L’impact du statut socioéconomique

Les grossesses précoces interpellent donc l’école et les pouvoirs publics. Car, chaque année, des centaines d’élèves en sont victimes. Le statut socioéconomique a un impact sur le comportement sexuel des adolescentes.

En effet, les jeunes femmes issues de milieux plus défavorisés sont plus exposées au mariage précoce. De plus, beaucoup de parents ont recours au mariage précoce pour éviter les grossesses hors mariage, considérées comme une honte. D’ailleurs, la maternité précoce est l’un des principaux facteurs de déperdition scolaire (GEEP UNFPA, 2015). Les facteurs à l’origine des grossesses précoces sont de plusieurs ordres, notamment économique, social, psychosociologique et sociologique. La grossesse peut constituer un handicap majeur dans certaines situations, particulièrement quand elle survient au cours de la scolarité. La grossesse en milieu scolaire constitue un frein à l’épanouissement et à l’éducation des jeunes filles.

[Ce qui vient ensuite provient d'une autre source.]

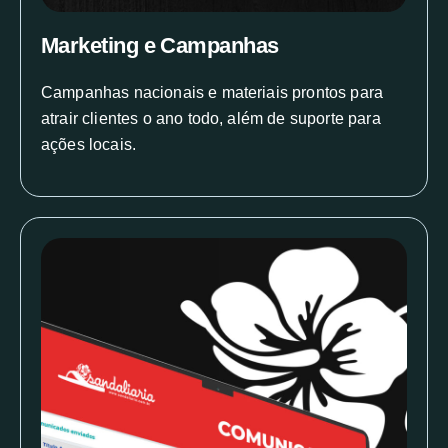
Marketing e Campanhas
Campanhas nacionais e materiais prontos para
atrair clientes o ano todo, além de suporte para
ações locais.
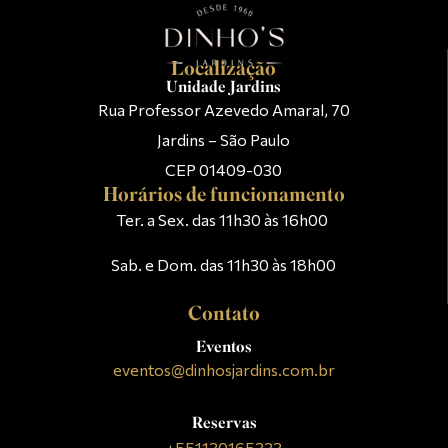
Localização
Unidade Jardins
Rua Professor Azevedo Amaral, 70
Jardins – São Paulo
CEP 01409-030
Horários de funcionamento
Ter. a Sex. das 11h30 às 16h00
Sab. e Dom. das 11h30 às 18h00
Contato
Eventos
eventos@dinhosjardins.com.br
Reservas
+551130165333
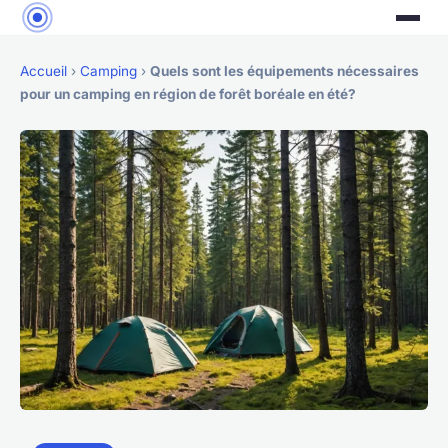
Accueil
›
Camping
›
Quels sont les équipements nécessaires
pour un camping en région de forêt boréale en été?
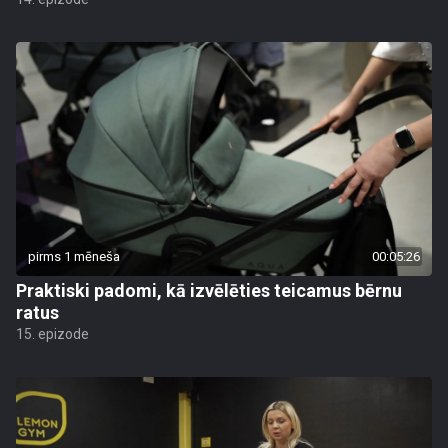
pirms 1 mēneša
00:05:26
Praktiski padomi, kā izvēlēties teicamus bērnu
ratus
15. epizode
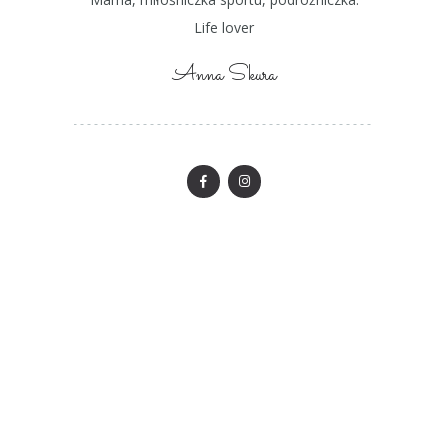
Life lover
Anna Skura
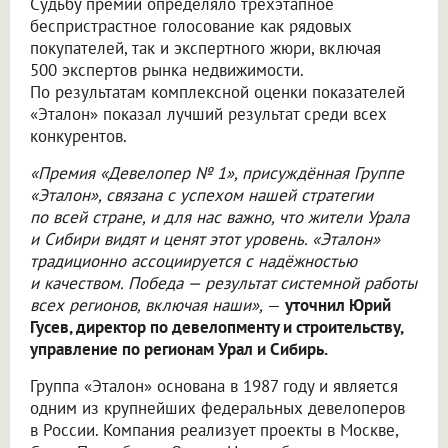
Судьбу премии определяло трёхэтапное
беспристрастное голосование как рядовых
покупателей, так и экспертного жюри, включая
500 экспертов рынка недвижимости.
По результатам комплексной оценки показателей
«Эталон» показал лучший результат среди всех
конкурентов.
«Премия «Девелопер № 1», присуждённая Группе
«Эталон», связана с успехом нашей стратегии
по всей стране, и для нас важно, что жители Урала
и Сибири видят и ценят этот уровень. «Эталон»
традиционно ассоциируется с надёжностью
и качеством. Победа — результат системной работы
всех регионов, включая наши»,
—
уточнил Юрий
Гусев, директор по девелопменту и строительству,
управление по регионам Урал и Сибирь.
Группа «Эталон» основана в 1987 году и является
одним из крупнейших федеральных девелоперов
в России. Компания реализует проекты в Москве,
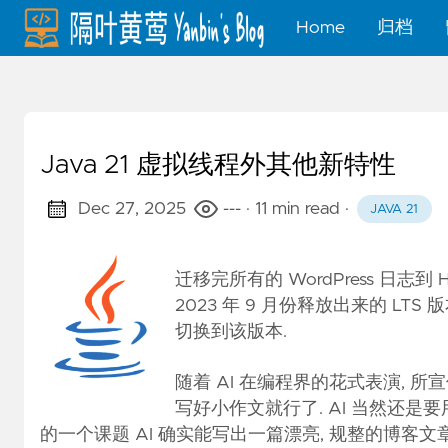
Home
归档
Java 21 虚拟线程外其他新特性
Dec 27, 2025
---
· 11 min read
·
JAVA 21
迁移完所有的 WordPress 日志到
2023 年 9 月份释放出来的 LTS 
切换到该版本.
随着 AI 在编程界的花式表演, 
写好小作文就行了. AI 当然还是
的一个课题 AI 确实能写出一篇漂亮, 规整的博客文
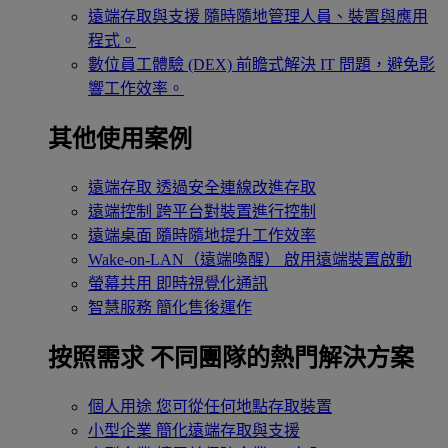
遠端存取與支援
隨時隨地管理人員、裝置與應用
程式。
數位員工體驗 (DEX)
前瞻式解決 IT 問題，避免影
響工作效率。
其他使用案例
遠端存取
透過安全連線改進存取
遠端控制
跨平台對裝置進行控制
遠端桌面
隨時隨地提升工作效率
Wake-on-LAN（遠端喚醒）
啟用遠端裝置啟動
螢幕共用
即時視覺化通訊
智慧服務
簡化售後運作
按照需求
不同團隊的熱門解決方案
個人用途
您可從任何地點存取裝置
小型企業
簡化遠端存取與支援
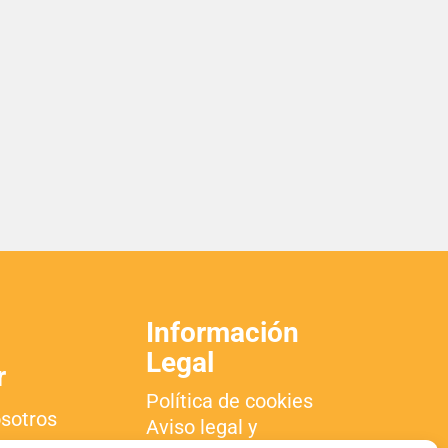
Información
Legal
r
Política de cookies
sotros
Aviso legal y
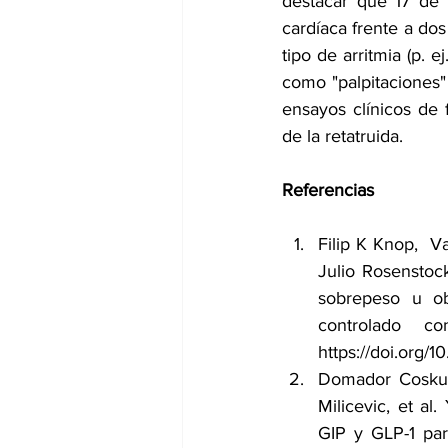
destacar que 17 de 1
cardíaca frente a do
tipo de arritmia (p. e
como "palpitaciones" 
ensayos clínicos de 
de la retatruida.
Referencias
Filip K Knop, 
 V
Julio Rosenstoc
sobrepeso u ob
https://doi.org/
Domador Cosku
Milicevic
, et al
GIP y GLP-1 par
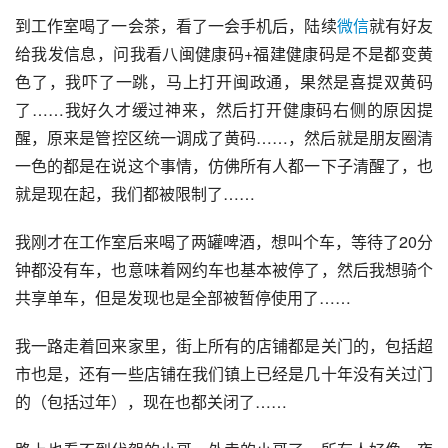
到工作室喝了一会茶，看了一会手机后，陆续
微信
就有好友
给我发信息，问我看八闽健康码+福建健康码是不是都变黄
色了，我吓了一跳，马上打开闽政通，果然是喜提双黄码
了……我好久才缓过神来，然后打开健康码右侧的原因提
醒，原来是管控区统一调成了黄码……，然后就是朋友圈清
一色的都是在说这个事情，仿佛所有人都一下子清醒了，也
就是现在起，我们都被限制了……
我刚才在工作室后来喝了两罐啤酒，想叫个车，等待了20分
钟都没有车，也意味着网约车也基本被停了，然后我想骑个
共享单车，但是发现也是全部被暂停使用了……
我一路走着回来家里，街上所有的店铺都是关门的，包括超
市也是，还有一些店铺在我们镇上已经是几十年没有关过门
的（包括过年），现在也都关闭了……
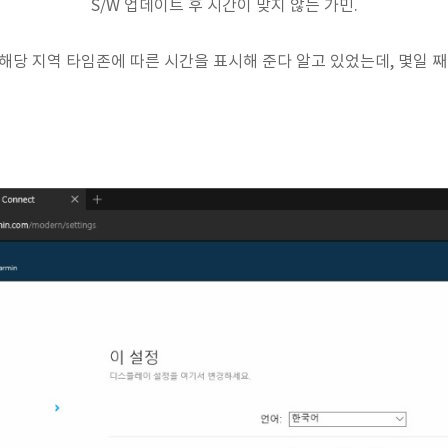
S/W 업데이트 후 시간이 맞지 않는 가민.
 해당 지역 타임존에 따른 시간을 표시해 준다 알고 있었는데, 몇일 째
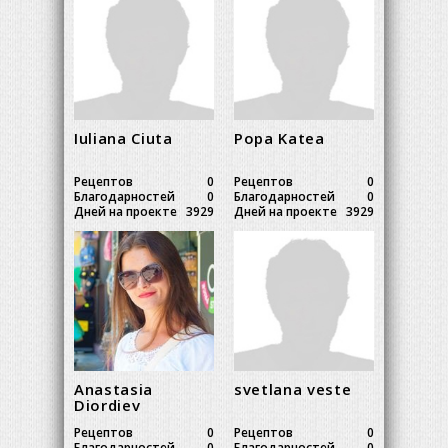
Iuliana Ciuta
Popa Katea
Рецептов
0
Рецептов
0
Благодарностей
0
Благодарностей
0
Дней на проекте
3929
Дней на проекте
3929
Anastasia
svetlana veste
Diordiev
Рецептов
0
Рецептов
0
Благодарностей
0
Благодарностей
0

Pourtant, au Sénégal, malgré la persistance de ce phénomène dans les écoles, depuis longtemps, il s’avère difficile de déterminer l’ampleur des grossesses en milieu scolaire, à cause de la rareté, voire l’inexistence d’études quantitatives et qualitatives sur cette question, et aussi du fait de l’absence d’une politique de collecte et de traitement des données sur ce sujet.

En réalité, ces grossesses en milieu scolaire ne sont pas prises en compte de manière spécifique dans le système d’information sanitaire et dans les différentes enquêtes démographiques et de santé (EDS). Elles ne sont pas non plus intégrées dans le système de collecte des statistiques scolaires.

Pourtant, à travers des rapports réguliers produits par la Direction de la planification et de la réforme de l'éducation (DPRE) et par les différentes autorités scolaires, des cas d’abandon et des redoublements sont très souvent reliés aux grossesses précoces, sans qu’il soit possible de déterminer leur ampleur et de mesurer leur impact réel sur les contre-performances des filles-mères au plan scolaire.